*SUPPLIED DATA*.

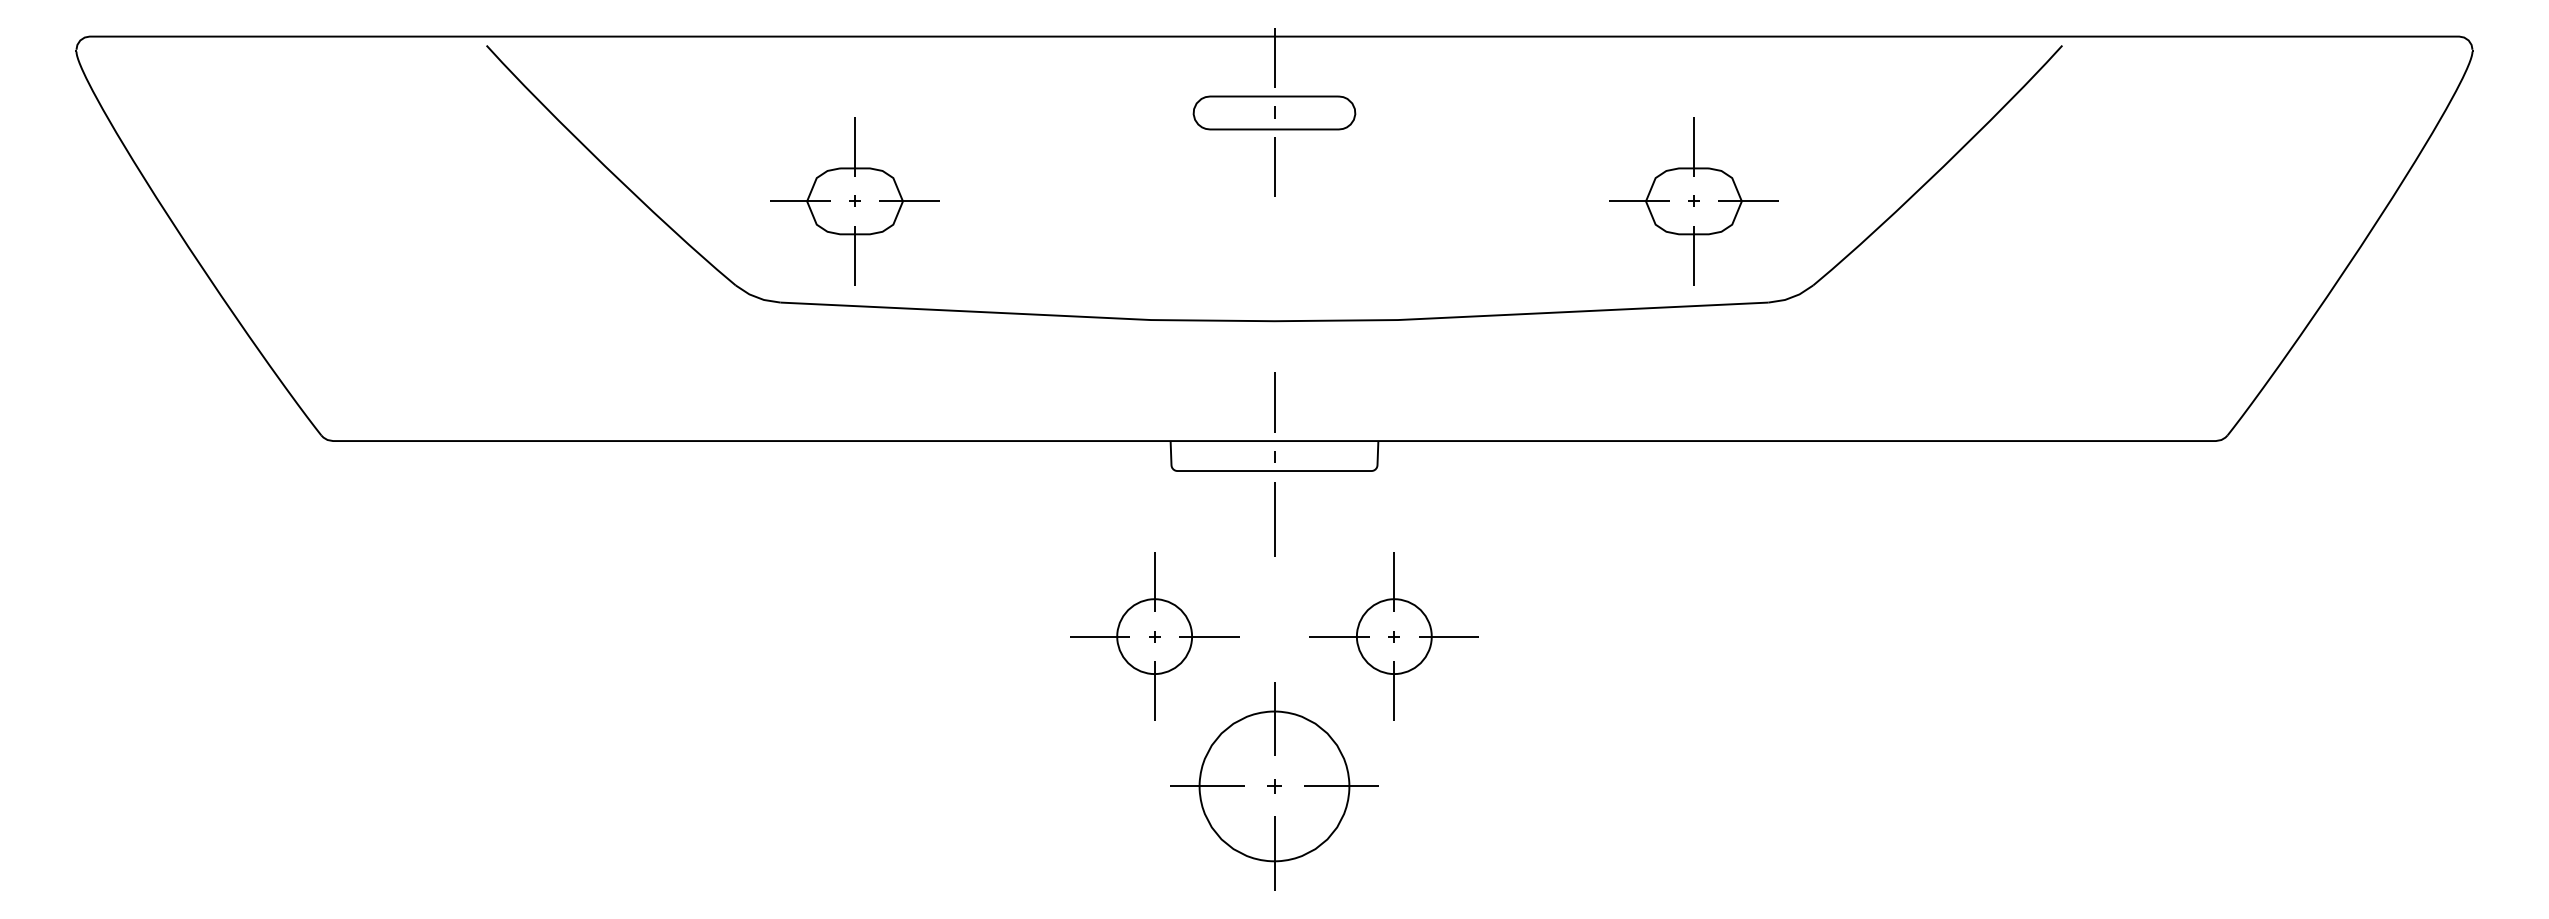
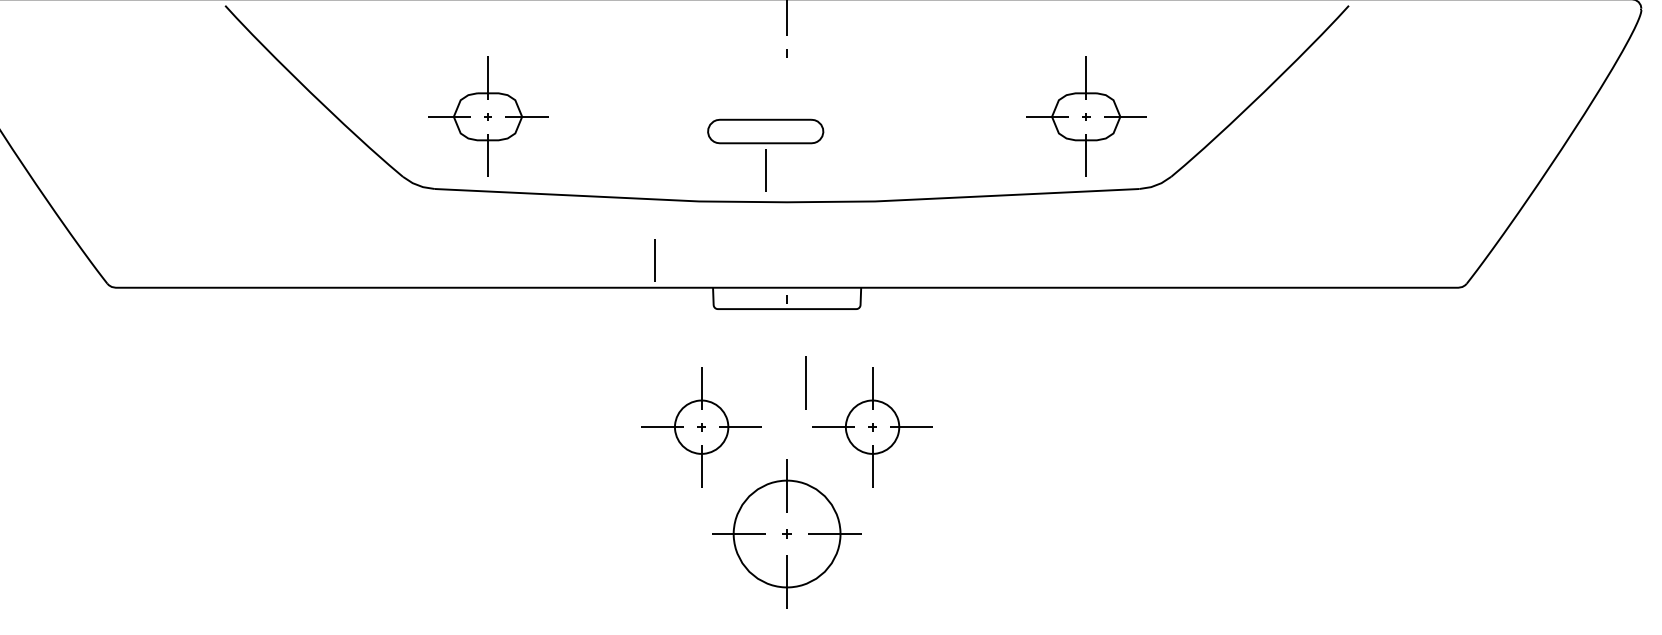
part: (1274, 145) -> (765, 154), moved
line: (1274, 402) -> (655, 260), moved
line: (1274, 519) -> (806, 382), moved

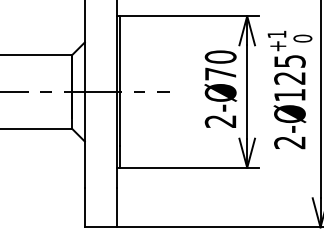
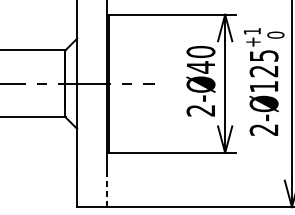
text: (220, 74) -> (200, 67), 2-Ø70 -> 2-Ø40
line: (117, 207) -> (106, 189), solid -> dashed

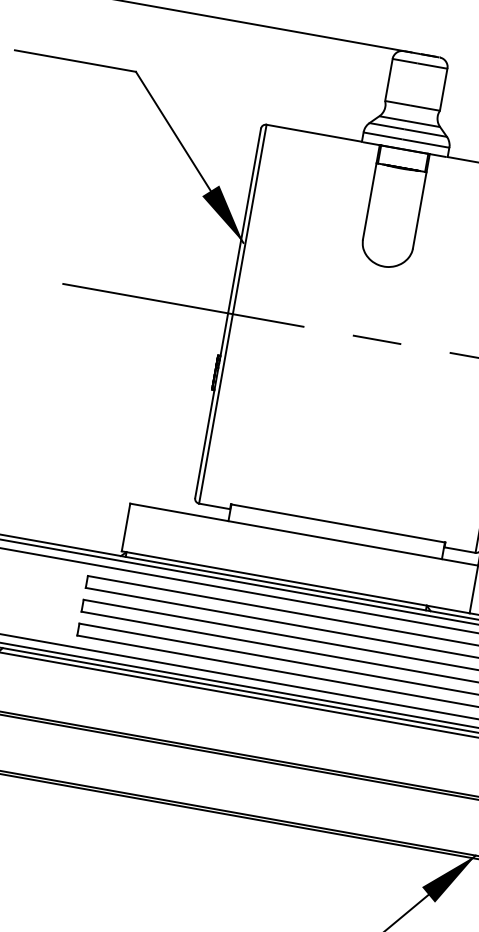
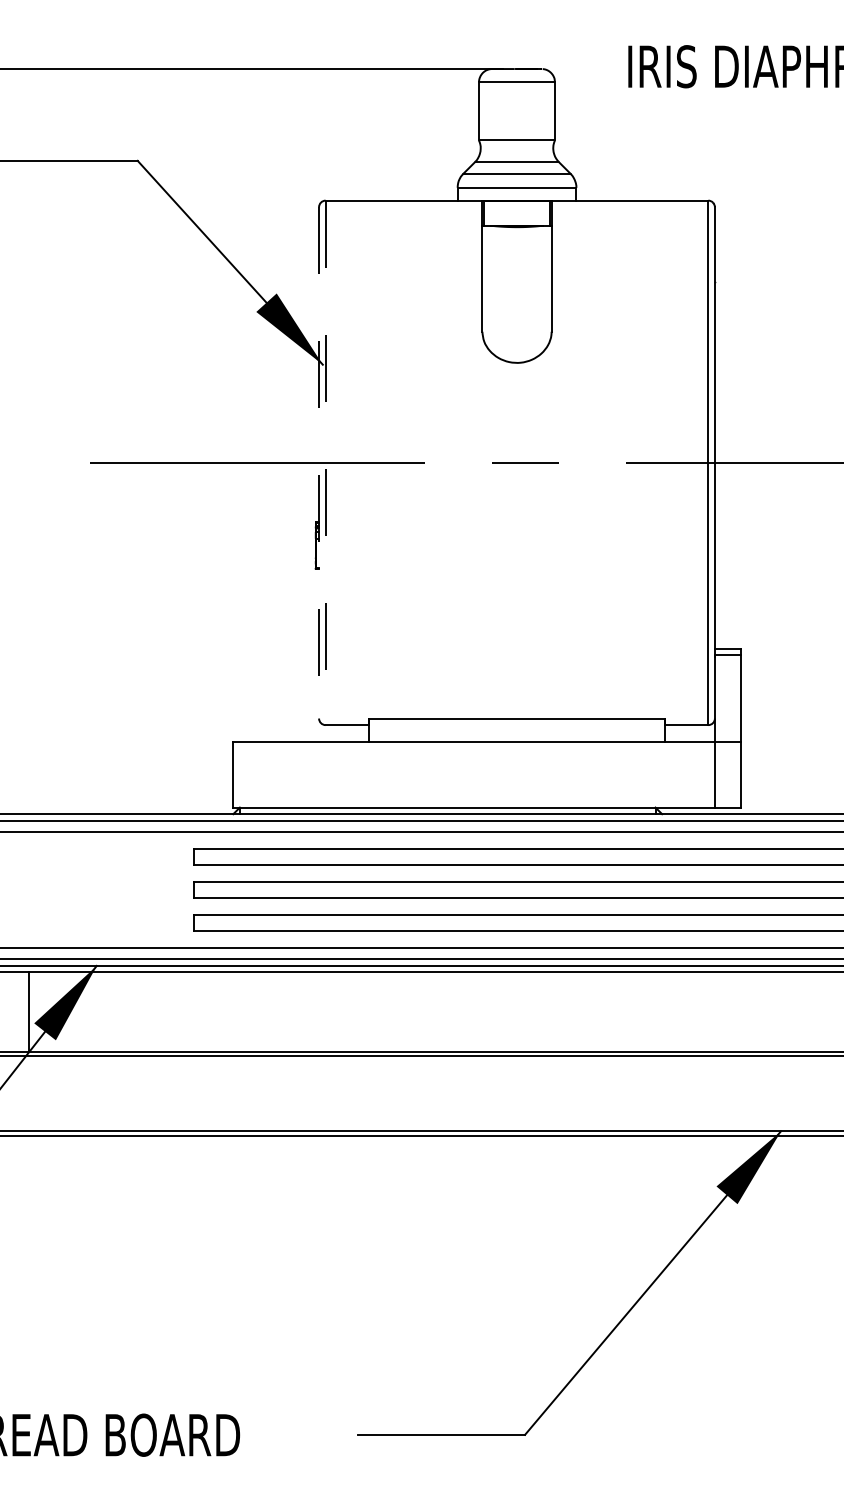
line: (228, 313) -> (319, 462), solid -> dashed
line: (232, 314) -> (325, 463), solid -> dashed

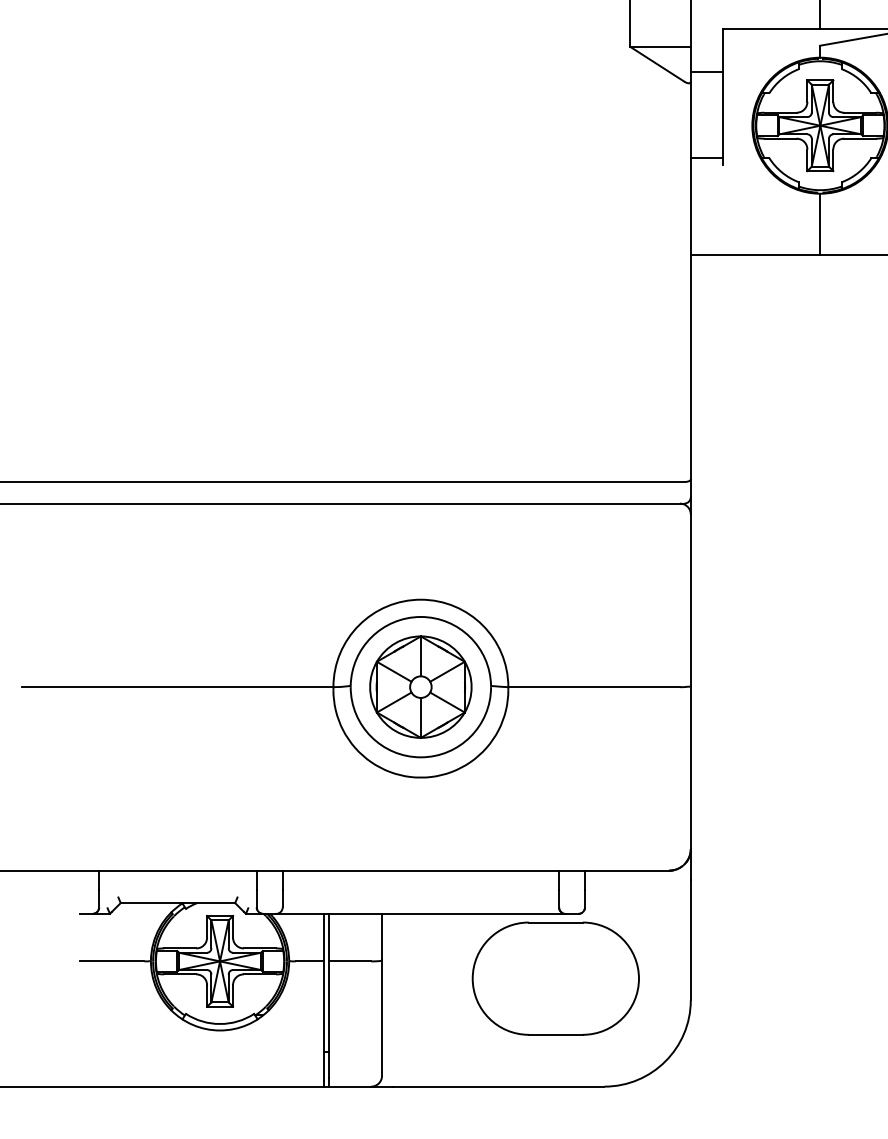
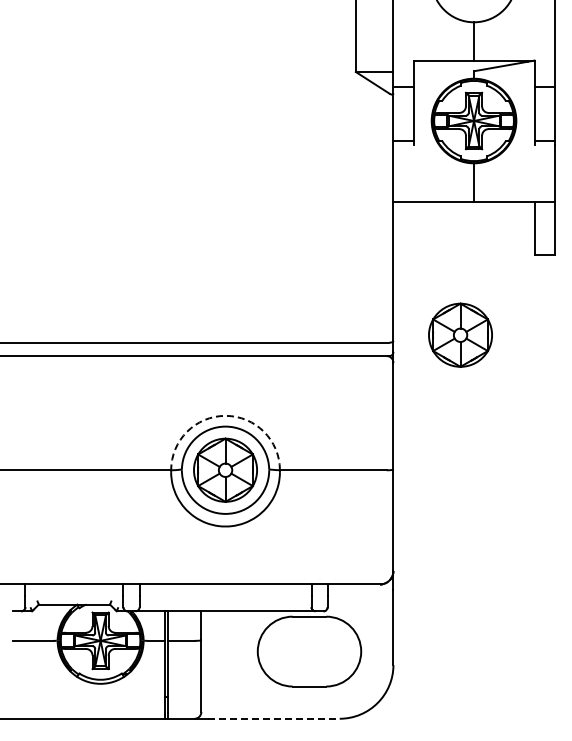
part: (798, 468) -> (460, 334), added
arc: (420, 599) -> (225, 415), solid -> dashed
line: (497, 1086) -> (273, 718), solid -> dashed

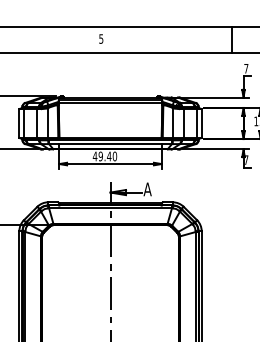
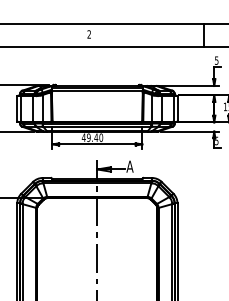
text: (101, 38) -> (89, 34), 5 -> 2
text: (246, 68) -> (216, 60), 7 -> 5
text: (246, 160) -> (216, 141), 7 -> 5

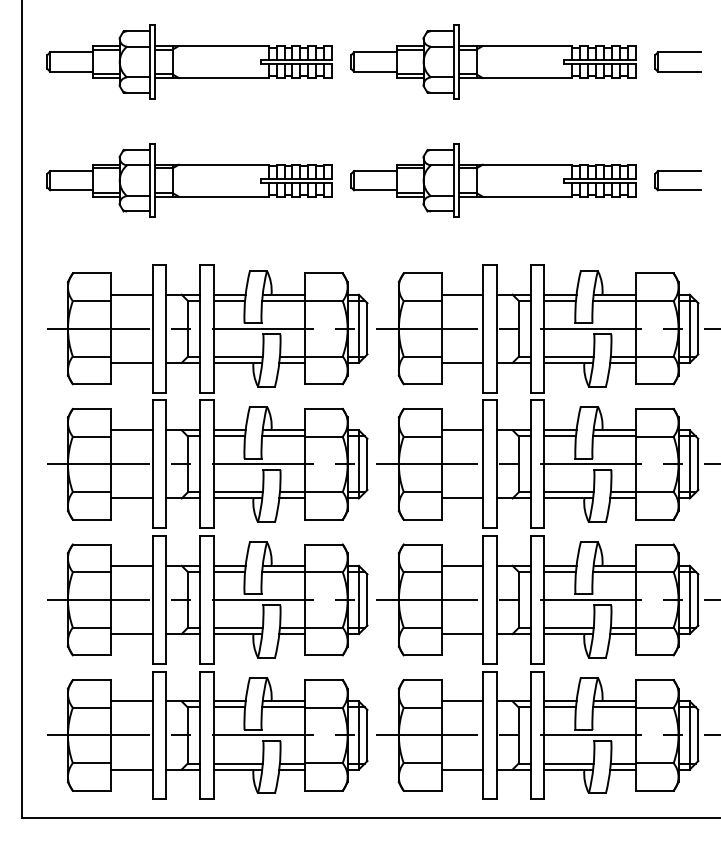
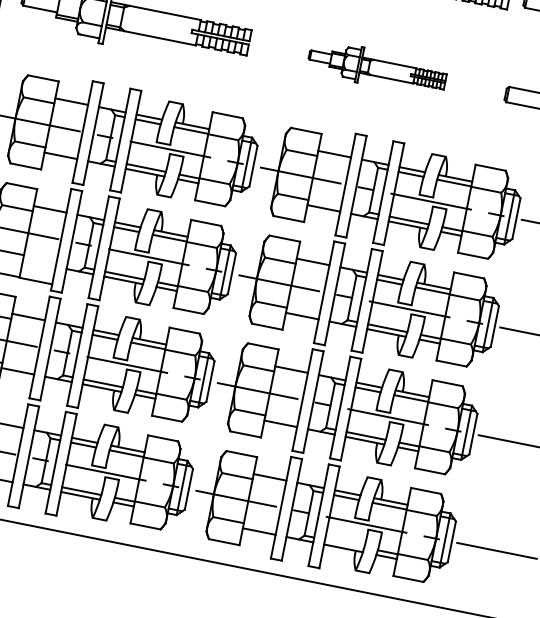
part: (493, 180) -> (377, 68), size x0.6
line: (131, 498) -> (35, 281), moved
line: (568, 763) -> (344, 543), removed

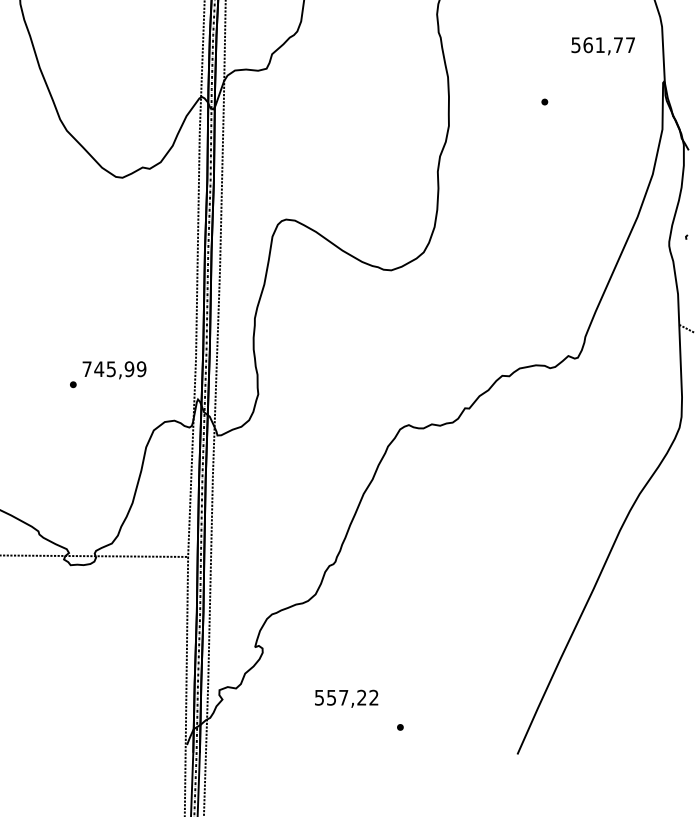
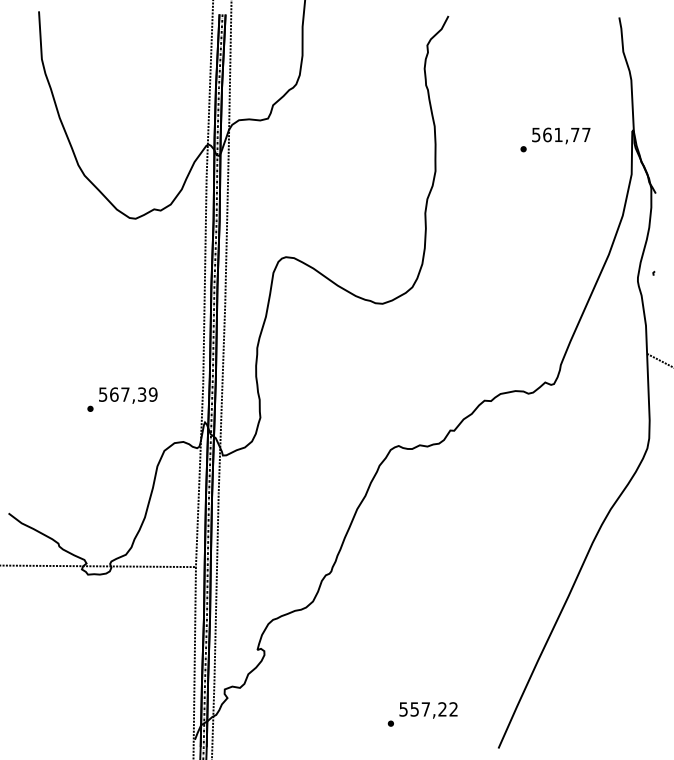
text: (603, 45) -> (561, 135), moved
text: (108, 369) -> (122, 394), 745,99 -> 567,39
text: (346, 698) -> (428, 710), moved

*PROBLEM TO SOLVE*. Omitting all pictures, restate exactly the lines of the material from its start through the line that contains "line: (228, 313)".

*EXPECTED OUTPUT*.
part: (1274, 145) -> (765, 154), moved
line: (1274, 402) -> (655, 260), moved
line: (1274, 519) -> (806, 382), moved

text: (220, 74) -> (200, 67), 2-Ø70 -> 2-Ø40
line: (117, 207) -> (106, 189), solid -> dashed

line: (228, 313) -> (319, 462), solid -> dashed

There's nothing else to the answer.